▶ _Task set_:
1. Reproduce the passage on JFK research, starting with "Having said that, it" and going on through "tell the truth.......".
2. In one to three sentences, explain why the passage on JFK research singles out the researchers of the 1960s for praise.
3. Continue the passage on JFK research from the point where it stops.

▶ _Reading text_:
[start]

That is probably as it should be, and I have no qualms with that, but I do feel quite a bit of angst about the fact that there is such a wide gulf in the year 2007 concerning who is a good researcher from day's of yore and who was a dis-info specialist, there was in the 1960's some semblance of a tight knit group of researchers working together, who did more to put JFK Research where it is today, than can ever be imagined.....

Having said that, it is not often these day's that I see someone who has a cerebral quality that stands out, and contrary to popular belief there are a lot of good guys today, who want America to be what the researchers of the 1960's wanted it to be, a city shining on a hill, in which national greatness was a desired State of the Union, as it were instead of some glib soundbite uttered by today's crop of politicians, who are so popular, a recent Gallup Poll revealed that a whopping 19% of the American people stated that they trusted their government to tell the truth.......

[end]

▶ _Data shown_:

[start]

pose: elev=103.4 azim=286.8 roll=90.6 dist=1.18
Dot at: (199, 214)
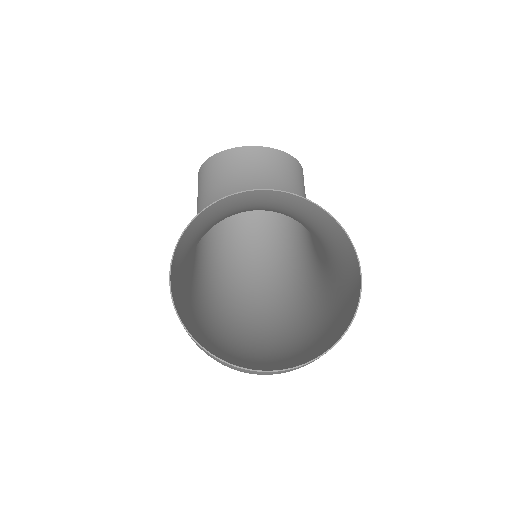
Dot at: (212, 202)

[end]

▶ _Responses for each task_:
1.
Having said that, it is not often these day's that I see someone who has a cerebral quality that stands out, and contrary to popular belief there are a lot of good guys today, who want America to be what the researchers of the 1960's wanted it to be, a city shining on a hill, in which national greatness was a desired State of the Union, as it were instead of some glib soundbite uttered by today's crop of politicians, who are so popular, a recent Gallup Poll revealed that a whopping 19% of the American people stated that they trusted their government to tell the truth.......

2. The researchers of the 1960s formed a tight-knit group that worked together. The writer credits them with doing more to bring JFK research to where it is today than can ever be imagined.

3.
So I want to plug an area of research, that is unexplored to a great degree & simultaneously point out a good guy, when I see one, and that is Loren Coleman, he wrote a book entitled: The Copycat Effect: How the Media & Popular Culture Trigger Tommorrow's Headlines

See

http://www.amazon.com/gp/reader/0743482239...325#reader-link

He also wrote another article that should be required reading for students of the JFK Assassination, which appeared in the book Popular Alienation: A Steamshovel Press Reader entitled Tom Slick - Mystery Man

If you think you know everything there is to know about 11/22/63 and haven't read this, you would be wise to do so

See

http://www.amazon.com/Popular-Alienation-S...r/dp/1881532070

Years ago he and I corresponded, and he sent me one of his books on his study of Cryptozoology.

"Researchers" like Lamson and Colby will scoff at this and use it to discredit it. In case you are

unfamiliar with the term...it is the study of creatures like BIGFOOT, SASQUATCH, ABOMNIBLE

SNOWMAN, etc.

Thanks for mentioning him.

Jack

Not a problem, I wish that I could post part of the article but it is [only, lol] about 11 pages or so.....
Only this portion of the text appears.